> Assignment
Lines before the one containing "ウクライナ の大気品質" in the records below are to be left out; that line and all after it, through the end, are to be retyped exactly.

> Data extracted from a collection
########
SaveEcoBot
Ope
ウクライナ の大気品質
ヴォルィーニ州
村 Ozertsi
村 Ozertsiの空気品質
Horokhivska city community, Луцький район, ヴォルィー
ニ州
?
########
> Written answer
ウクライナ の大気品質
ヴォルィーニ州
村 Ozertsi
村 Ozertsiの空気品質
Horokhivska city community, Луцький район, ヴォルィー
ニ州
?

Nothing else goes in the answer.